Chest pain accounts for approximately six million annual visits to emergency departments (ED) in the United States (US), making it the second most common ED complaint . Patients present with a spectrum of signs and symptoms reflecting the many potential etiologies of chest pain. Diseases of the heart, aorta, lungs, esophagus, stomach, mediastinum, pleura, and abdominal viscera may all cause chest discomfort.
One of the most common causes of chest pain in patients who present for evaluation is acute coronary syndrome, accounting for approximately 12 to 15 percent of all cases of chest pain in the emergency department setting. The term “acute coronary syndrome” (ACS) is applied to patients in whom there is evidence of myocardial ischemia or infarction. (See 'Criteria for diagnosis' below.)

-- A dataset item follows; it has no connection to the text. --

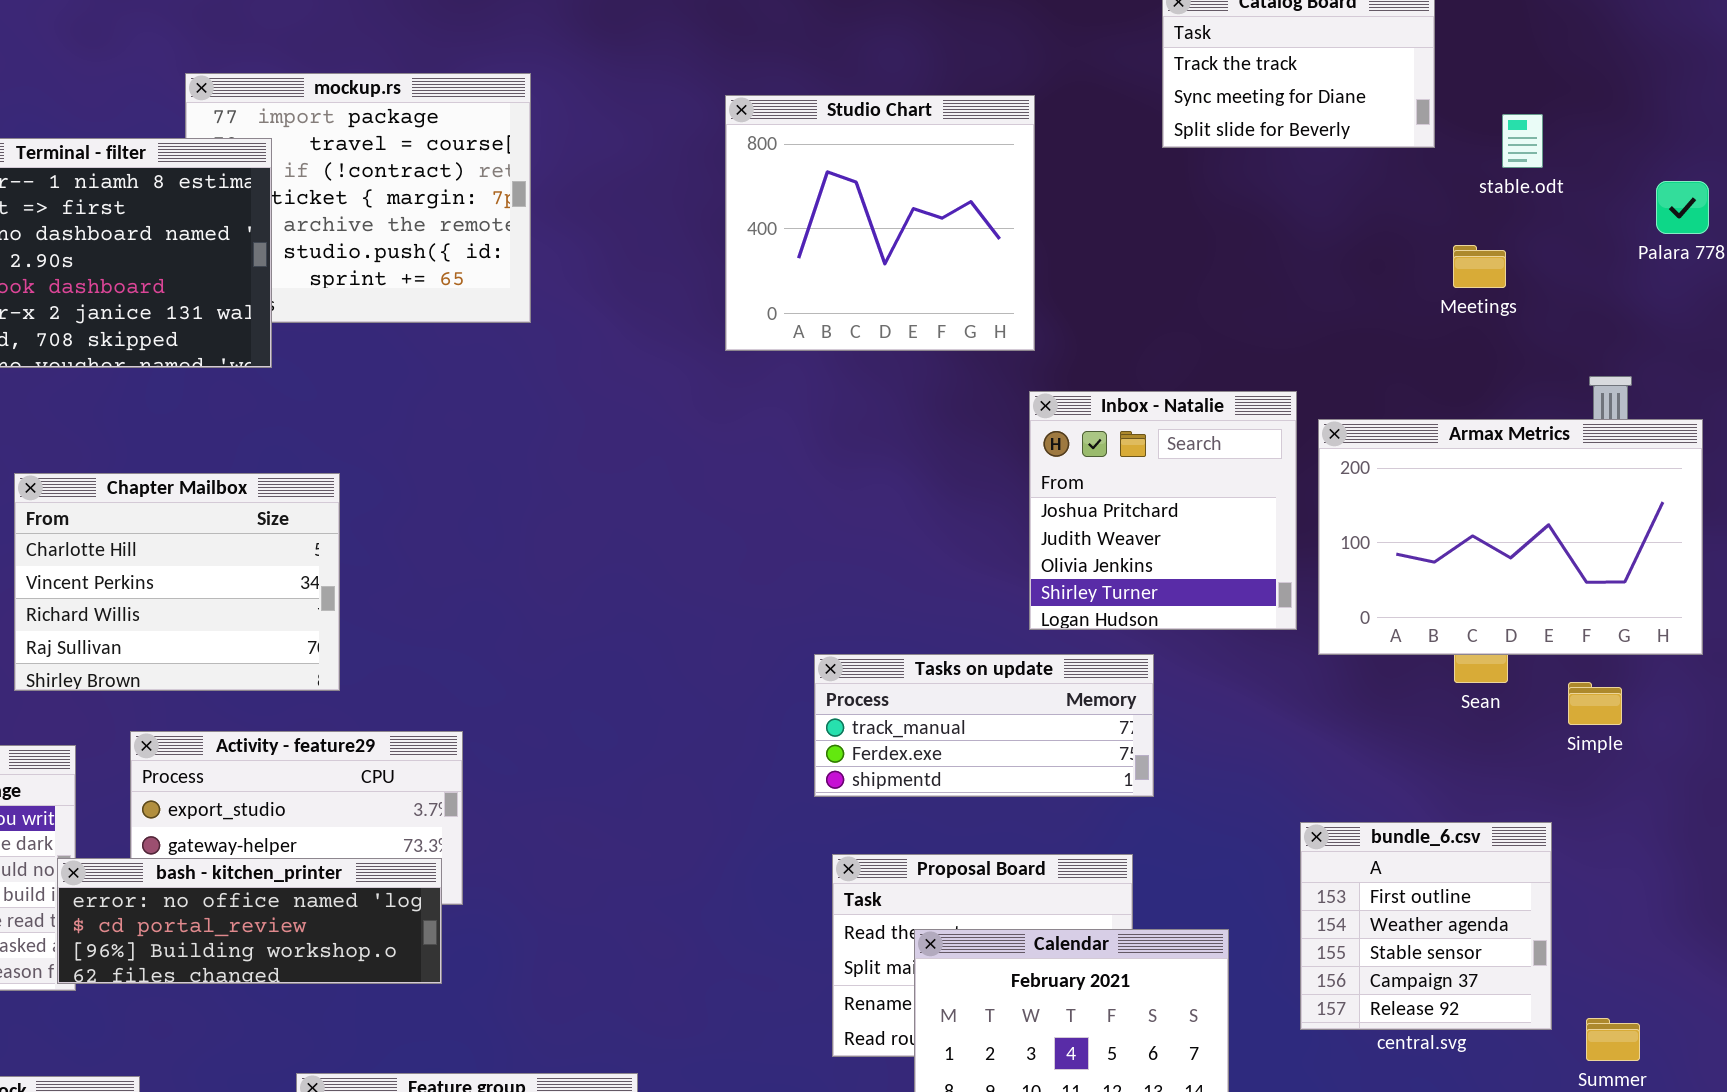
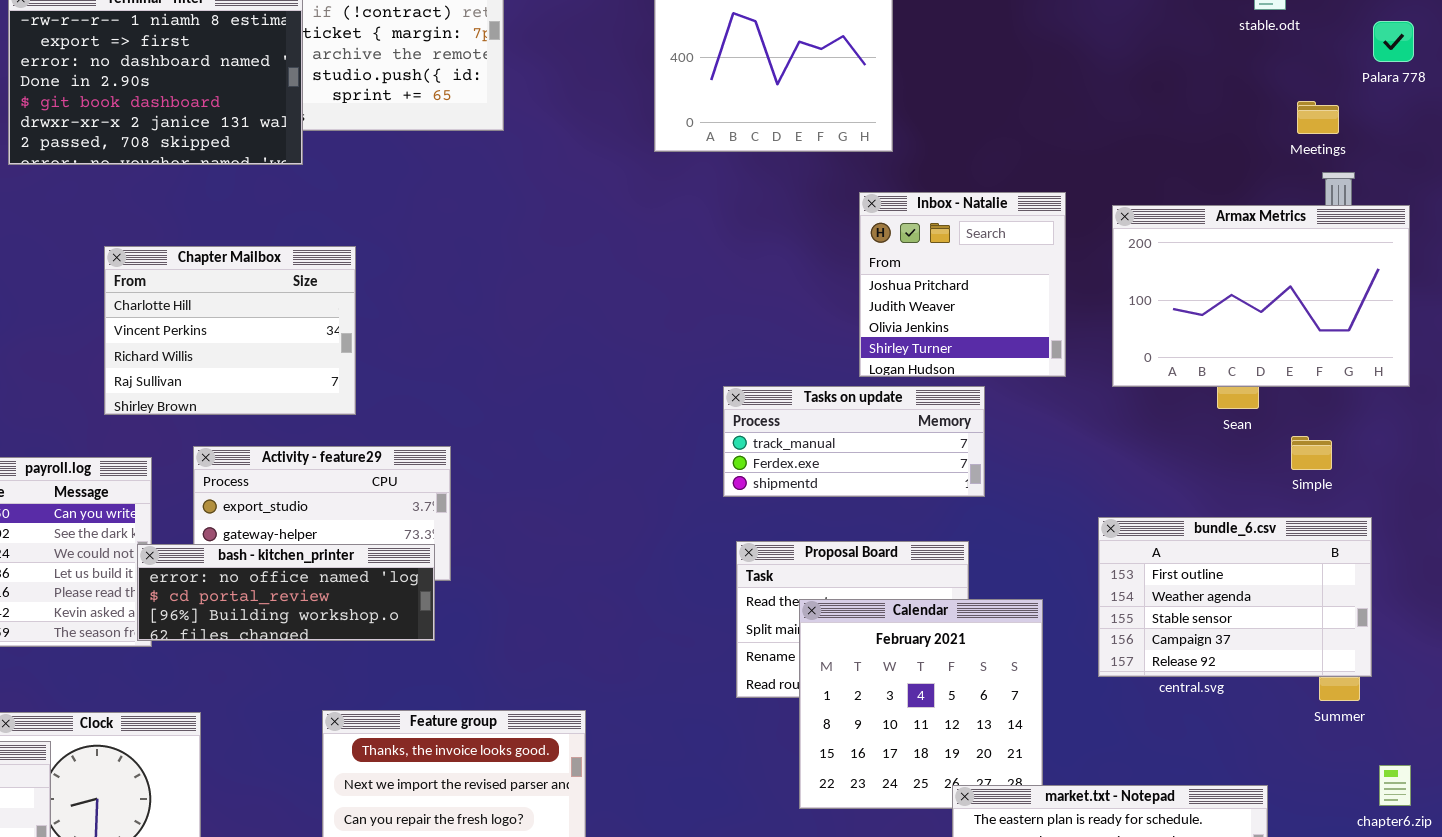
Meetings: [1453,245,1506,288] -> [1297,101,1339,134], moved
Inbox - Natalie: [1029,391,1297,630] -> [859,192,1066,377], moved
Simple: [1568,682,1622,725] -> [1291,436,1332,470], moved
bundle_6.csv: [1300,822,1552,1030] -> [1098,517,1372,677], resized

This topic discusses the evaluation of patients with chest pain at low or intermediate risk for ACS as assessed by the results of the initial history, physical exam, electrocardiogram (ECG), and initial biomarkers. The approach to other patients with chest pain or to those with a high likelihood of ACS is found elsewhere. (See "Evaluation of chest pain in the emergency department" and "Initial evaluation and management of suspected acute coronary syndrome in the emergency department".)

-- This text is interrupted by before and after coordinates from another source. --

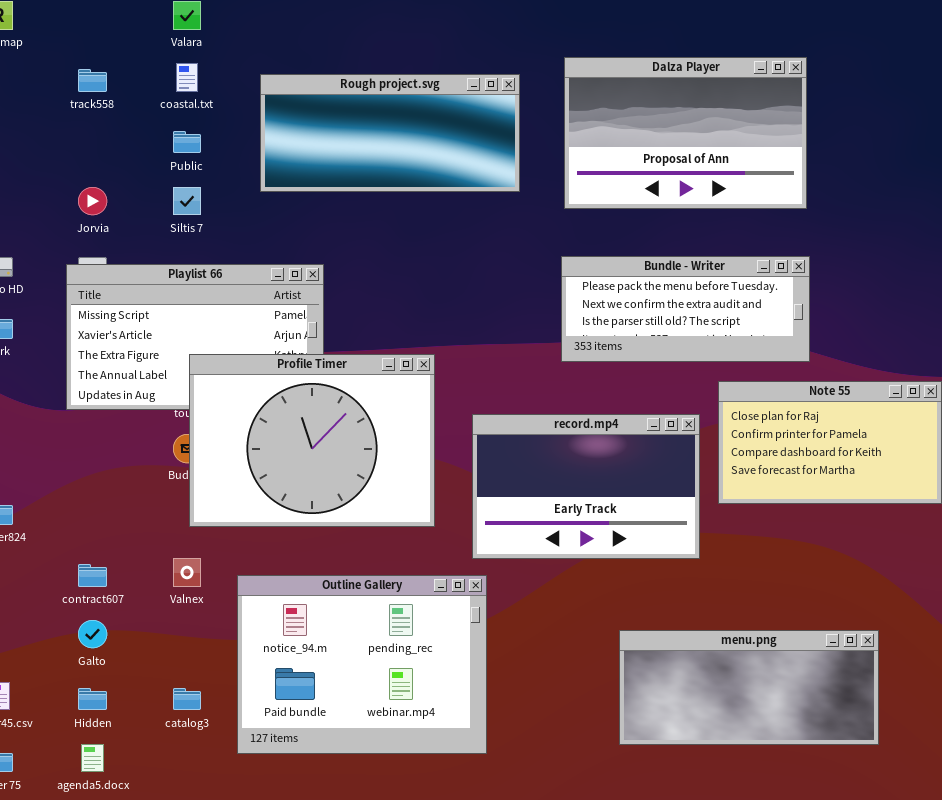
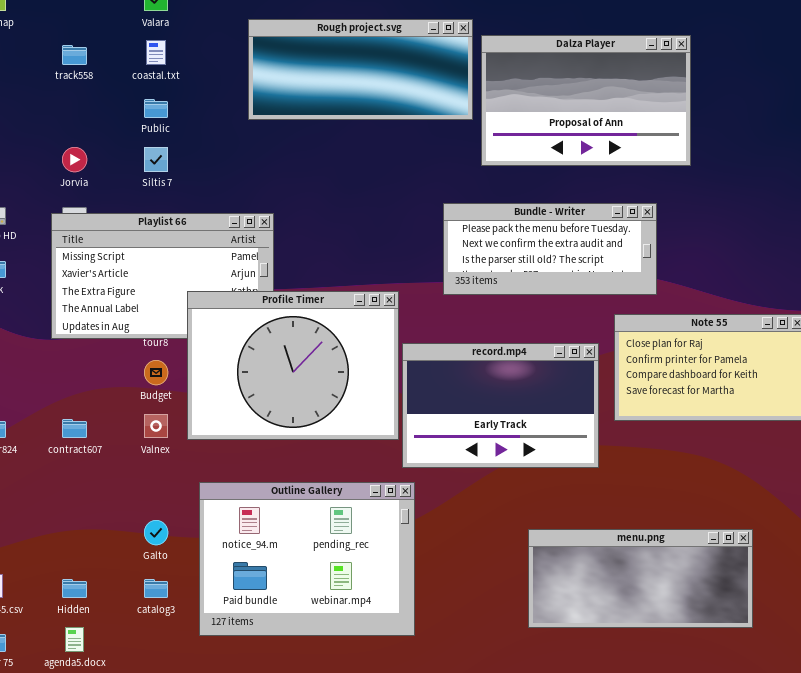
Rough project.svg: [260,74,520,192] -> [248,19,473,120], moved
Bundle - Writer: [561,256,810,362] -> [443,203,657,295], moved
Profile Timer: [189,354,435,527] -> [187,291,399,440], moved
Valnex: [173,558,201,587] -> [144,414,168,438], moved
contract607: [78,564,107,587] -> [62,419,87,438], moved
Galto: [78,620,107,648] -> [144,520,168,545], moved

The approach in this topic is generally consistent with that recommended in the 2010 American Heart Association scientific statement on testing of low-risk patients presenting to the emergency department with chest pain .
CRITERIA FOR DIAGNOSIS
The term “acute coronary syndrome” (ACS) is applied to patients in whom there is evidence of myocardial ischemia or infarction. There are three types of ACS: ST elevation (formerly Q wave) myocardial infarction (STEMI); non-ST elevation (formerly non-Q wave) MI (NSTEMI); and unstable angina (UA). The first two are characterized by a typical rise and/or fall in biomarkers of myocyte injury . UA is characterized by myocardial ischemia without elevated biomarkers and is often a clinical diagnosis based on history, dynamic electrocardiogram (ECG) changes, or inducible ischemia on stress testing. Establishing whether a patient has ACS requires integration of information obtained from a careful patient interview and examination as well as from serial evaluation of the ECG, troponin levels, and occasionally provocative testing results. (See "Criteria for the diagnosis of acute myocardial infarction", section on 'Third Universal Definition of MI'.)